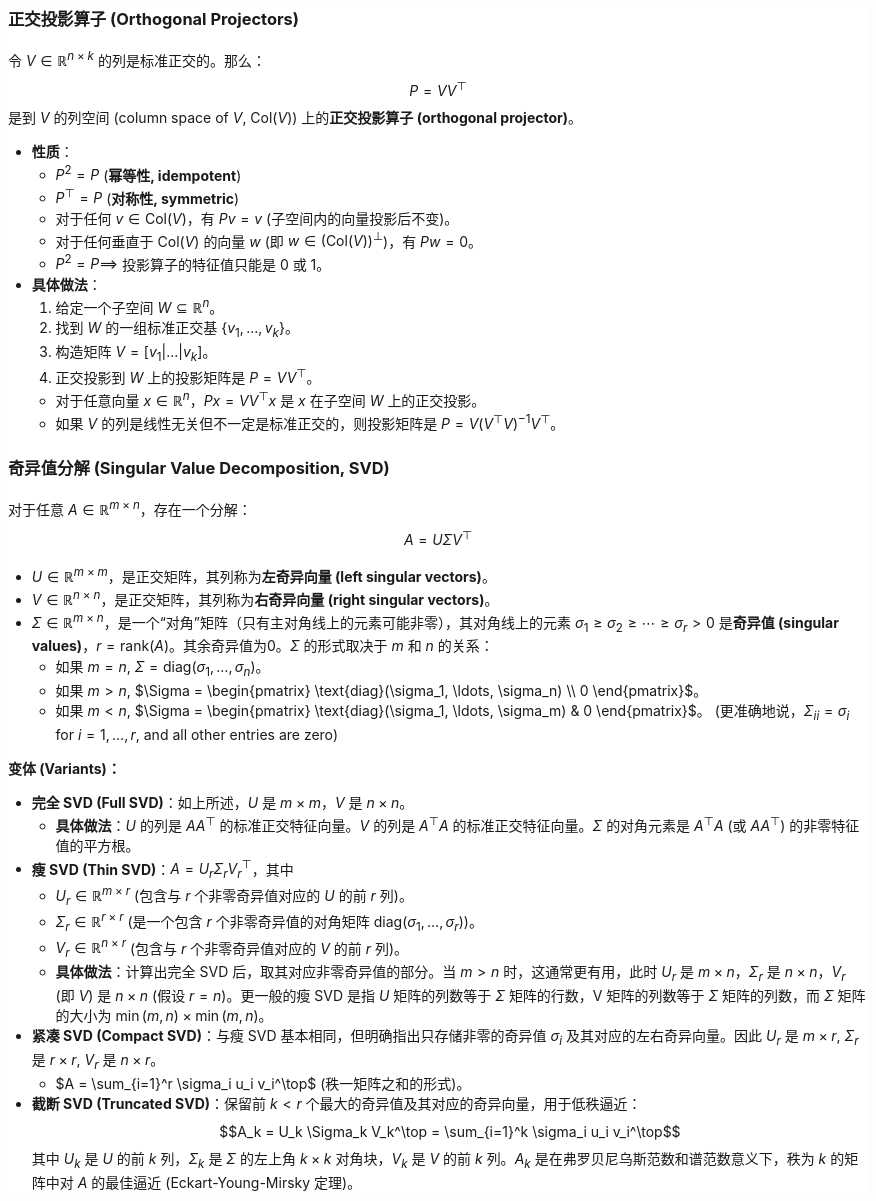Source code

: ### 正交投影算子 (Orthogonal Projectors)

令 $V \in \mathbb{R}^{n \times k}$ 的列是标准正交的。那么：
$$P = VV^\top$$
是到 $V$ 的列空间 (column space of $V$, $\text{Col}(V)$) 上的**正交投影算子 (orthogonal projector)**。
- **性质**：
    - $P^2 = P$ (**幂等性, idempotent**)
    - $P^\top = P$ (**对称性, symmetric**)
    - 对于任何 $v \in \text{Col}(V)$，有 $Pv = v$ (子空间内的向量投影后不变)。
    - 对于任何垂直于 $\text{Col}(V)$ 的向量 $w$ (即 $w \in (\text{Col}(V))^\perp$)，有 $Pw = 0$。
    - $P^2 = P \implies$ 投影算子的特征值只能是 $0$ 或 $1$。
- **具体做法**：
    1. 给定一个子空间 $W \subseteq \mathbb{R}^n$。
    2. 找到 $W$ 的一组标准正交基 $\{v_1, \ldots, v_k\}$。
    3. 构造矩阵 $V = [v_1 | \ldots | v_k]$。
    4. 正交投影到 $W$ 上的投影矩阵是 $P = VV^\top$。
    - 对于任意向量 $x \in \mathbb{R}^n$，$Px = VV^\top x$ 是 $x$ 在子空间 $W$ 上的正交投影。
    - 如果 $V$ 的列是线性无关但不一定是标准正交的，则投影矩阵是 $P = V(V^\top V)^{-1}V^\top$。

### 奇异值分解 (Singular Value Decomposition, SVD)

对于任意 $A \in \mathbb{R}^{m \times n}$，存在一个分解：
$$A = U \Sigma V^\top$$

- $U \in \mathbb{R}^{m \times m}$，是正交矩阵，其列称为**左奇异向量 (left singular vectors)**。
- $V \in \mathbb{R}^{n \times n}$，是正交矩阵，其列称为**右奇异向量 (right singular vectors)**。
- $\Sigma \in \mathbb{R}^{m \times n}$，是一个“对角”矩阵（只有主对角线上的元素可能非零），其对角线上的元素 $\sigma_1 \ge \sigma_2 \ge \cdots \ge \sigma_r > 0$ 是**奇异值 (singular values)**，$r = \text{rank}(A)$。其余奇异值为0。$\Sigma$ 的形式取决于 $m$ 和 $n$ 的关系：
    - 如果 $m=n$, $\Sigma = \text{diag}(\sigma_1, \ldots, \sigma_n)$。
    - 如果 $m>n$, $\Sigma = \begin{pmatrix} \text{diag}(\sigma_1, \ldots, \sigma_n) \\ 0 \end{pmatrix}$。
    - 如果 $m<n$, $\Sigma = \begin{pmatrix} \text{diag}(\sigma_1, \ldots, \sigma_m) & 0 \end{pmatrix}$。
    (更准确地说，$\Sigma_{ii} = \sigma_i$ for $i=1,\dots,r$, and all other entries are zero)

**变体 (Variants)：**
- **完全 SVD (Full SVD)**：如上所述，$U$ 是 $m \times m$，$V$ 是 $n \times n$。
    - **具体做法**：$U$ 的列是 $AA^\top$ 的标准正交特征向量。$V$ 的列是 $A^\top A$ 的标准正交特征向量。$\Sigma$ 的对角元素是 $A^\top A$ (或 $AA^\top$) 的非零特征值的平方根。
- **瘦 SVD (Thin SVD)**：$A = U_r \Sigma_r V_r^\top$，其中
    - $U_r \in \mathbb{R}^{m \times r}$ (包含与 $r$ 个非零奇异值对应的 $U$ 的前 $r$ 列)。
    - $\Sigma_r \in \mathbb{R}^{r \times r}$ (是一个包含 $r$ 个非零奇异值的对角矩阵 $\text{diag}(\sigma_1, \ldots, \sigma_r)$)。
    - $V_r \in \mathbb{R}^{n \times r}$ (包含与 $r$ 个非零奇异值对应的 $V$ 的前 $r$ 列)。
    - **具体做法**：计算出完全 SVD 后，取其对应非零奇异值的部分。当 $m > n$ 时，这通常更有用，此时 $U_r$ 是 $m \times n$，$\Sigma_r$ 是 $n \times n$，$V_r$ (即 $V$) 是 $n \times n$ (假设 $r=n$)。更一般的瘦 SVD 是指 $U$ 矩阵的列数等于 $\Sigma$ 矩阵的行数，V 矩阵的列数等于 $\Sigma$ 矩阵的列数，而 $\Sigma$ 矩阵的大小为 $\min(m,n) \times \min(m,n)$。
- **紧凑 SVD (Compact SVD)**：与瘦 SVD 基本相同，但明确指出只存储非零的奇异值 $\sigma_i$ 及其对应的左右奇异向量。因此 $U_r$ 是 $m \times r$, $\Sigma_r$ 是 $r \times r$, $V_r$ 是 $n \times r$。
    - $A = \sum_{i=1}^r \sigma_i u_i v_i^\top$ (秩一矩阵之和的形式)。
- **截断 SVD (Truncated SVD)**：保留前 $k < r$ 个最大的奇异值及其对应的奇异向量，用于低秩逼近：
    $$A_k = U_k \Sigma_k V_k^\top = \sum_{i=1}^k \sigma_i u_i v_i^\top$$
    其中 $U_k$ 是 $U$ 的前 $k$ 列，$\Sigma_k$ 是 $\Sigma$ 的左上角 $k \times k$ 对角块，$V_k$ 是 $V$ 的前 $k$ 列。$A_k$ 是在弗罗贝尼乌斯范数和谱范数意义下，秩为 $k$ 的矩阵中对 $A$ 的最佳逼近 (Eckart-Young-Mirsky 定理)。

──────────

Work request » Go through the data above line by line, count those that contain the string "mathbb", and reply with the count only.

Exercise result » 10